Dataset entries
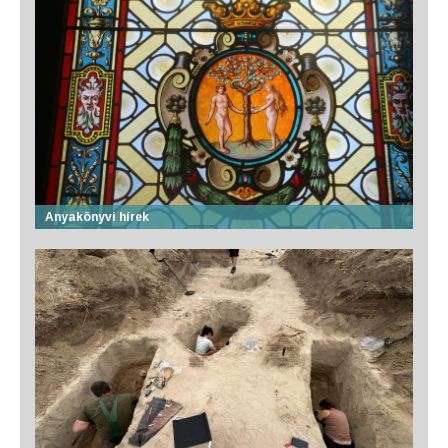
Anyakönyvi hírek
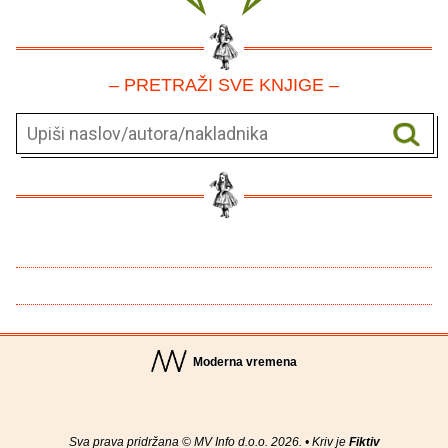
– PRETRAŽI SVE KNJIGE –
Moderna vremena
Sva prava pridržana © MV Info d.o.o. 2026. • Kriv je
Fiktiv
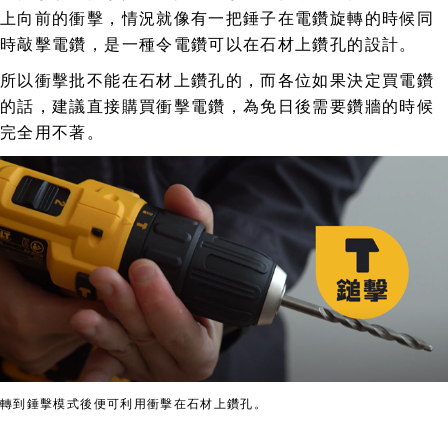
上向前的衝擊，情況就像有一把錘子在電鑽旋轉的時候同
時敲擊電鑽，是一種令電鑽可以在石材上鑽孔的設計。
所以衝擊批不能在石材上鑽孔的，而各位如果決定買電鑽
的話，建議直接購買衝擊電鑽，為免日後需要鑽牆的時候
完全用不著。
轉到錘擊模式後便可利用衝擊在石材上鑽孔。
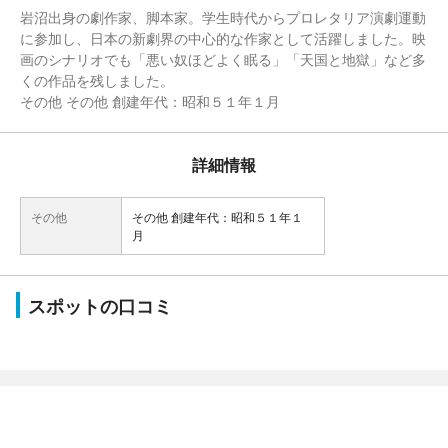
岩沼出身の劇作家、脚本家。学生時代からプロレタリア演劇運動
に参加し、日本の新劇界の中心的な作家として活躍しました。映
画のシナリオでも「悪い奴ほどよく眠る」「天国と地獄」など多
くの作品を残しました。
その他 その他 創建年代：昭和５１年１月
詳細情報
その他
その他 創建年代：昭和５１年１
月
スポットの口コミ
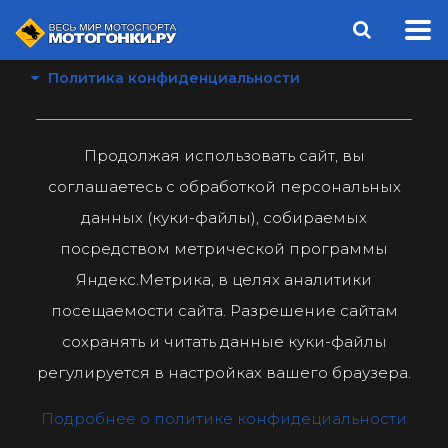
Политика конфиденциальности
Продолжая использовать сайт, вы
соглашаетесь с обработкой персональных
данных (куки-файлы), собираемых
посредством метрической программы
Яндекс.Метрика, в целях аналитики
посещаемости сайта. Разрешение сайтам
сохранять и читать данные куки-файлы
регулируется в настройках вашего браузера.
Подробнее о политике конфидециальности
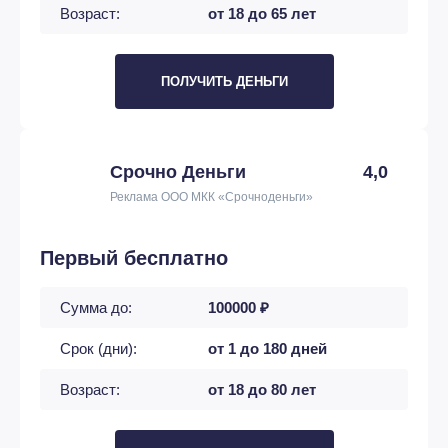
Возраст:
от 18 до 65 лет
ПОЛУЧИТЬ ДЕНЬГИ
Срочно Деньги
4,0
Реклама ООО МКК «Срочноденьги»
Первый бесплатно
Сумма до:
100000 ₽
Срок (дни):
от 1 до 180 дней
Возраст:
от 18 до 80 лет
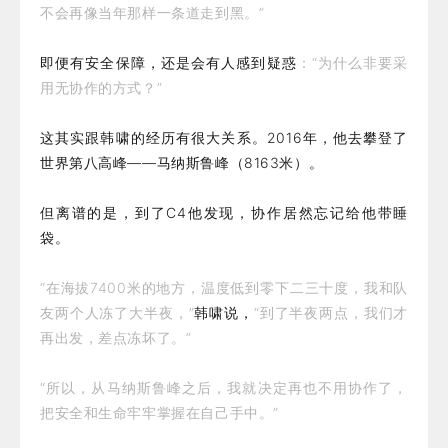
不会再像当年那样一条道走到黑。”
即便有安全保障，还是会有人感到疑惑
：“为什么非要采
用无协作的方式？”
这其实跟韩啸的经历有很大关系。2016年，他去攀登了
世界第八高峰——马纳斯鲁峰（8163米）。
但离谱的是，到了C4他发现，协作居然忘记给他带睡
袋。
“在海拔7400米的地方，温度低到零下二三十度，我和队
友两个人冻了大半夜，”
韩啸说，
“到了半夜两点，我们才
再出发，差点冻坏了。”
“所以，从马纳斯鲁峰之后，我就决定再也不用协作了，
把安全和生命牢牢掌握在自己手中。”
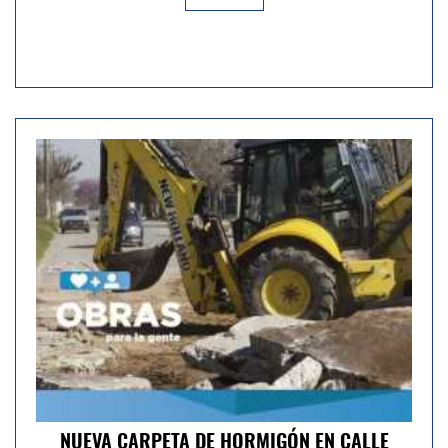
NUEVA CARPETA DE HORMIGÓN EN CALLE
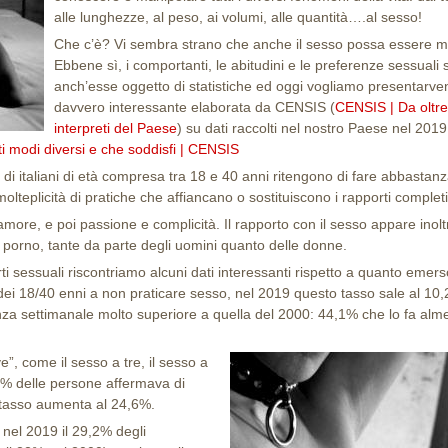
alle lunghezze, al peso, ai volumi, alle quantità….al sesso!
Che c’è? Vi sembra strano che anche il sesso possa essere m
Ebbene sì, i comportanti, le abitudini e le preferenze sessuali
anch’esse oggetto di statistiche ed oggi vogliamo presentarv
davvero interessante elaborata da CENSIS (
CENSIS | Da oltre
interpreti del Paese
) su dati raccolti nel nostro Paese nel 2019
ti modi diversi e che soddisfi | CENSIS
 di italiani di età compresa tra 18 e 40 anni ritengono di fare abbastan
lteplicità di pratiche che affiancano o sostituiscono i rapporti completi
more, e poi passione e complicità. Il rapporto con il sesso appare inolt
al porno, tante da parte degli uomini quanto delle donne.
rti sessuali riscontriamo alcuni dati interessanti rispetto a quanto emers
% dei 18/40 enni a non praticare sesso, nel 2019 questo tasso sale al 10
za settimanale molto superiore a quella del 2000: 44,1% che lo fa alm
”, come il sesso a tre, il sesso a
bdsm_-_mollette.jpg
5% delle persone affermava di
e tasso aumenta al 24,6%.
 nel 2019 il 29,2% degli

→ EXERCISE
All lines from the start of the entries through the one with "регулируется в настройках вашего браузера." are to be output exactly; omit the pictures.

→ SOLVED PROBLEM
Anyakönyvi hírek
– PRETRAŽI SVE KNJIGE –
Moderna vremena
Sva prava pridržana © MV Info d.o.o. 2026. • Kriv je
Fiktiv
上向前的衝擊，情況就像有一把錘子在電鑽旋轉的時候同
時敲擊電鑽，是一種令電鑽可以在石材上鑽孔的設計。
所以衝擊批不能在石材上鑽孔的，而各位如果決定買電鑽
的話，建議直接購買衝擊電鑽，為免日後需要鑽牆的時候
完全用不著。
轉到錘擊模式後便可利用衝擊在石材上鑽孔。
岩沼出身の劇作家、脚本家。学生時代からプロレタリア演劇運動
に参加し、日本の新劇界の中心的な作家として活躍しました。映
画のシナリオでも「悪い奴ほどよく眠る」「天国と地獄」など多
くの作品を残しました。
その他 その他 創建年代：昭和５１年１月
詳細情報
その他
その他 創建年代：昭和５１年１
月
スポットの口コミ
Политика конфиденциальности
Продолжая использовать сайт, вы
соглашаетесь с обработкой персональных
данных (куки-файлы), собираемых
посредством метрической программы
Яндекс.Метрика, в целях аналитики
посещаемости сайта. Разрешение сайтам
сохранять и читать данные куки-файлы
регулируется в настройках вашего браузера.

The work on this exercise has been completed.